People keep asking me how my family is doing in Haiti and want to help. Positive: ppl are kind. Negative: ppl have no idea where I'm from.
[Her parents are from the South Pacific and she describes her ethnicity as Desi. So, nowhere near Haiti. But since she grew up in different places in the US and now lives in the Pacific Northwest, even she says if you want to know where she's from, prepare to sit down.]

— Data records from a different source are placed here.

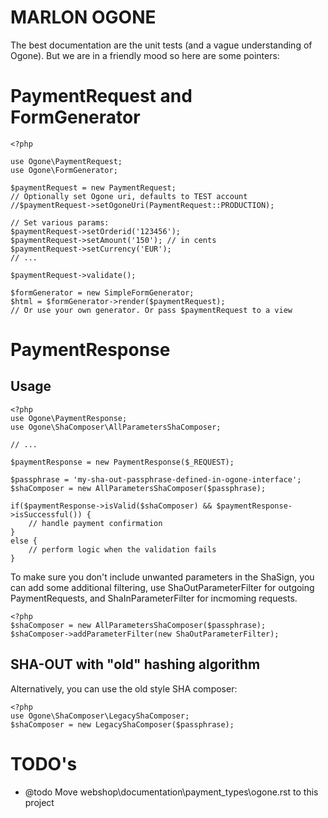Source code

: # MARLON OGONE #

The best documentation are the unit tests (and a vague understanding of Ogone).
But we are in a friendly mood so here are some pointers: 

# PaymentRequest and FormGenerator #

	<?php

	use Ogone\PaymentRequest;
	use Ogone\FormGenerator;

	$paymentRequest = new PaymentRequest;
	// Optionally set Ogone uri, defaults to TEST account
	//$paymentRequest->setOgoneUri(PaymentRequest::PRODUCTION);

	// Set various params:
	$paymentRequest->setOrderid('123456');
	$paymentRequest->setAmount('150'); // in cents
	$paymentRequest->setCurrency('EUR');
	// ...

	$paymentRequest->validate();

	$formGenerator = new SimpleFormGenerator; 
	$html = $formGenerator->render($paymentRequest);
	// Or use your own generator. Or pass $paymentRequest to a view


# PaymentResponse #

## Usage ##

  	<?php
	use Ogone\PaymentResponse;
	use Ogone\ShaComposer\AllParametersShaComposer;

	// ...

	$paymentResponse = new PaymentResponse($_REQUEST);

	$passphrase = 'my-sha-out-passphrase-defined-in-ogone-interface';
	$shaComposer = new AllParametersShaComposer($passphrase);
	
	if($paymentResponse->isValid($shaComposer) && $paymentResponse->isSuccessful()) {
		// handle payment confirmation
	}
	else {
		// perform logic when the validation fails
	}

To make sure you don't include unwanted parameters in the ShaSign, you can add some additional filtering,
use ShaOutParameterFilter for outgoing PaymentRequests, and ShaInParameterFilter for incmoming
requests.

  	<?php
	$shaComposer = new AllParametersShaComposer($passphrase);
	$shaComposer->addParameterFilter(new ShaOutParameterFilter);


## SHA-OUT with "old" hashing algorithm ##

Alternatively, you can use the old style SHA composer: 

 	<?php
	use Ogone\ShaComposer\LegacyShaComposer;
	$shaComposer = new LegacyShaComposer($passphrase);



# TODO's #

- @todo Move webshop\documentation\payment_types\ogone.rst to this project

I know the feeling, a bit. My family is from Kentucky but I grew up in five different states and about nine different locations, with two kindergartens, two elementary schools, three junior highs, and two high schools (is it any wonder I didn't acquire any social skills until I was an adult?) The life of a military brat is complicated sometimes. I once told someone I was from Louisiana (because I spent the longest there, and we were talking about Cajun food, and I was trying to impress her, and it just slipped out that way), despite being born in Kentucky and being a ninth-generation Kentuckian, and a friend has never let me forget it. But at least I was born in a town where my family lived and came back in time to graduate from high school there, so I can say that Danville, Kentucky is my hometown. Still, I wasn't raised there, so it gets a little weird if you go further than that. And of course, I've lived over half my life now in Lexington, so it really is home.
How about you? Do you have a place you identify with more than a hometown, really?